On connaît bien la célèbre peinture à l’huile sur toile de Théodore Géricault (1791-1824). Mais Le Radeau de La Méduse cache une histoire réelle très sombre…
Un départ pour le Sénégal
En 1816, quatre navires sont affrétés en direction du Sénégal. Effectivement, l’Angleterre vient tout juste de redonner à la France les comptoirs et les établissements qu’elle possédait au pays. Parmi les bateaux, on retrouve la frégate La Méduse. On charge cette dernière de transporter le personnel administratif qui organisera la colonie, ainsi que des soldats et leur compagne, soit près de quatre cents passagers. On choisit pour diriger cette mission un capitaine aristocrate qui n’a pourtant pas commandé en mer depuis 25 ans : Duroy de Chaumareys.
Les erreurs du commandant Duroy de Chaumareys
Le commandant commet rapidement une première erreur. Il veut aller le plus vite possible et se retrouve bientôt isolé en mer… Effectivement, seul le navire Écho arrive à rester en vue.
De plus, malgré les conseils reçus sur le trajet à prendre pour éviter les ennuis, Duroy de Chaumareys n’en fait qu’à sa tête. Il traite ses officiers avec méprise et préfère écouter les conseils d’un passager du nom de Richefort, un explorateur qui prétend connaître la côte d’Afrique. Ils croient atteindre le cap Blanc le soir même, sans savoir qu’ils sont finalement beaucoup plus au nord… Le commandant dirige alors la frégate au sud-ouest, puis repique au sud-est. Cette manœuvre, convenue sur le trajet initial dès l’apparition du cap Blanc, intervient trop tôt. L’Écho tente de leur faire des signaux, en vain. Duroy de Chaumareys est sûr de son choix, tant et si bien qu’il omet de sonder la profondeur de l’eau…
Le 2 juillet 1816, La Méduse s’échoue fatalement sur le banc de sable d’Arguin qu’elle devait contourner. Les marins s’empressent de construire un radeau afin de déposer du matériel et alléger le navire. Mais au bout de trois jours d’immobilisation, une tempête se déclare. Le vent dégrade le navire et l’eau s’y infiltre rapidement.
Le commandant ordonne par conséquent qu’on évacue le navire. Erreur de nouveau ! Il ne le sait pas encore, mais La Méduse restera un long moment en dehors des flots. Les personnes restées à bord seront d’ailleurs secourues !

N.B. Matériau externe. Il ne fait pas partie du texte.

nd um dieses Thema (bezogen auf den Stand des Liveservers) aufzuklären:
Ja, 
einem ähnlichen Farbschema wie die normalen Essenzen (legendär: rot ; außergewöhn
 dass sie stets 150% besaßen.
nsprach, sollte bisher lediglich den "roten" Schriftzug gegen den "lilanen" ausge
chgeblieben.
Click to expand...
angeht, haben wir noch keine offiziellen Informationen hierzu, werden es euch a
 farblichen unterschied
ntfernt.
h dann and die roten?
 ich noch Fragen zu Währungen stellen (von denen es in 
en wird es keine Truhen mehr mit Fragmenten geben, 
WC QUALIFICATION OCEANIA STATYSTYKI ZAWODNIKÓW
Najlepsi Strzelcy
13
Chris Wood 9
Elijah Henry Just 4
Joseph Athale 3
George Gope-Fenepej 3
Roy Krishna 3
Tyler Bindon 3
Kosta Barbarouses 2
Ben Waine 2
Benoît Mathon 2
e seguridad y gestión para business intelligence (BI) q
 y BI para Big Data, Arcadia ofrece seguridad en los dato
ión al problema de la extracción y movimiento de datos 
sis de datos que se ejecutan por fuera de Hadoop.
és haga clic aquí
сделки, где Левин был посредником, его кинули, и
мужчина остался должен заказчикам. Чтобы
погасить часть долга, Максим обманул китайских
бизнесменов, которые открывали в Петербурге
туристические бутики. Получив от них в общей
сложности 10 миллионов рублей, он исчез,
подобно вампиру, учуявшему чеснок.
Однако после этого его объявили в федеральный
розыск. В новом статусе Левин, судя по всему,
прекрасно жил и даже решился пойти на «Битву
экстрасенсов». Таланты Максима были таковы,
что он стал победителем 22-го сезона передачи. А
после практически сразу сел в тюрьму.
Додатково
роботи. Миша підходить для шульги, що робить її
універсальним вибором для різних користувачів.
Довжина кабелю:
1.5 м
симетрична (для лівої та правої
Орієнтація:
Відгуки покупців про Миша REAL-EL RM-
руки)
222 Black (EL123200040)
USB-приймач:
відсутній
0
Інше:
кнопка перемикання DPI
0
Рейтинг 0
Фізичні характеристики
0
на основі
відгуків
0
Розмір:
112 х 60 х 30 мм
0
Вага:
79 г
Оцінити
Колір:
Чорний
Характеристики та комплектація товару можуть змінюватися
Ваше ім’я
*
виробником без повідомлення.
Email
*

Bref, revenons à notre histoire… Il n’y a pas assez de chaloupes de sauvetage pour évacuer tout le monde… Cent cinquante soldats, femmes et enfants grimpent alors sur le radeau destiné au matériel. Les hommes s’éloignent, laissant sur La Méduse une soixantaine de personnes. La cohorte tente à partir de maintenant de rejoindre la terre ferme à quatre-vingts kilomètres de là. On attache le radeau incapable d’avancer seul aux chaloupes. Mais « accidentellement », le lien se rompt laissant le navire de fortune seul en pleine mer.
L’enfer du radeau de La Méduse
La surcharge d’hommes implique que le radeau s’enfonce à un mètre sous la surface de l’eau. On ne peut ni s’asseoir, ni s’allonger. Il y a à bord très peu d’eau et de nourriture… Dès le premier jour, les seuls apports nutritifs, des biscuits, sont mangés. Une tempête se lève et, déjà au petit matin, une vingtaine d’hommes a disparu.
Cette deuxième journée n’est guère mieux pour nos hommes. Certains perdent espoir et se suicident, d’autres perdent la raison et hallucinent. Le vin consommé, les problèmes s’intensifient. Des soldats veulent démonter le radeau et une bataille entre officiers et soldats démarre. Le lendemain, c’est une soixantaine d’hommes cette fois qui sont morts. Quelques passagers suspectent un complot de la part des officiers afin d’alléger le radeau…
Les cadavres s’amoncellent sur le bateau. Mais il est difficile de tous les jeter immédiatement à la mer. Désespérés et affamés, des hommes commencent à manger la chair des morts. Quelques-uns tentent même de la faire sécher. Peu à peu, tous les passagers auront goûté à la viande humaine.
Au quatrième jour, il reste cinquante-trois hommes à bord. De nouvelles rixes éclatent au sujet d’un sac d’or. On se massacre encore. Tout le monde est extrêmement faible et malade, et il ne reste que du vin pour s’abreuver.
Alors que tout espoir semble avoir quitté les passagers, au bout de treize jours, un des navires partis pour le Sénégal apparaît. C’est d’ailleurs cette scène que représente le tableau de Théodore Géricault en 1818. L’arrivée de l’Argus tire enfin les quinze survivants de l’enfer.